The pair also regularly team up to provide training to wildlife care groups across Australia, covering topics like wounds and pain management and first assessment, response and management. Tania says this came about “after working with wildlife carers, especially during disasters, and seeing what they don’t know. They do their own internal training and get guest speakers. But they very rarely get a veterinarian and they very, very, very rarely … well, actually they don’t get anyone that’s as good as Howard.”

Tania Duratovic
With Dr Howard Ralph in Nepal

Dr Ralph’s most recent visit to the animal sanctuary in Nepal was in March. He also spent time there in 2011 and 2013. Tania who admits she is always phoning Howard “to double check and run things past him” says she needs him physically in Nepal “to perform operations that no-one else can do”, and to which she invites local vets and vet technicians (Nepal’s equivalent of vet nurses) and vet students, so they can learn from him.

Tania arranged for Dr Ralph to give some well-attended lectures at a local college on topics such as fractures and pain management, and to visit the local SPCA (Society for the Prevention of Cruelty to Animals) where, because “they don’t have somebody like me or Phil constantly on top of things, some of those animals are just really suffering. Howard was quite affected by it”.

After all this time, Tania too still struggles to process the suffering she sees, not least because “you know something can be done.
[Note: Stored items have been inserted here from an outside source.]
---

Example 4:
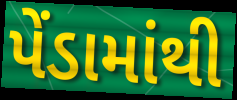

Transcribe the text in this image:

પેંડામાંથી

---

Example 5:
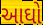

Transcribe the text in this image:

આઘો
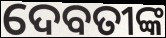
ଦେବତୀଙ୍କ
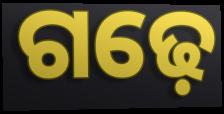
ଗଢ଼େ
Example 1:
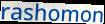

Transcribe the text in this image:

rashomon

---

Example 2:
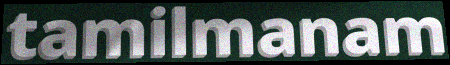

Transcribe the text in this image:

tamilmanam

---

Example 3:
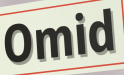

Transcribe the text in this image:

Omid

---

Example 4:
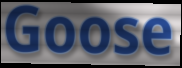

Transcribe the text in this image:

Goose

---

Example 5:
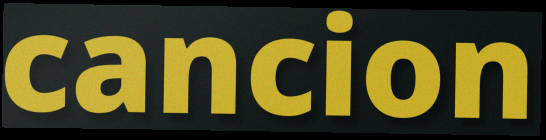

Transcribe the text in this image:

cancion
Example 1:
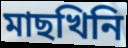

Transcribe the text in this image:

মাছখিনি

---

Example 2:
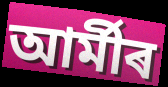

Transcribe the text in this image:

আৰ্মীৰ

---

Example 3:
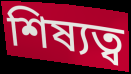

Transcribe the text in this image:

শিষ্যত্ব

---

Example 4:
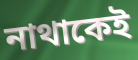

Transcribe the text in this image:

নাথাকেই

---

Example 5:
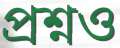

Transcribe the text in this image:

প্ৰশ্নও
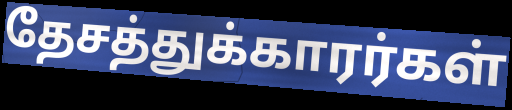
தேசத்துக்காரர்கள்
This is where as a vet nurse I often get really frustrated because I know enough to know this can be treated or that can be operated on, yet there’s no-one who can do it. I just hate it. But it’s Nepal.

“If I can bring Howard over, they learn a little bit more but that’s the best I can do. I have to keep reminding myself that’s the best it’s going to be. Because otherwise you get worn out and disappointed if you think it’s going to get better and it doesn’t. It does get frustrating but that’s why I come home and then sort of let it go and go back for another round.”

Tania has no doubt that “having a Buddhist perspective certainly helps when it can seem a bit overwhelming. No-one wants to suffer and if you can even help one being lessen their suffering, that can make a huge difference to them—and that makes your perceived difficulties seem small.”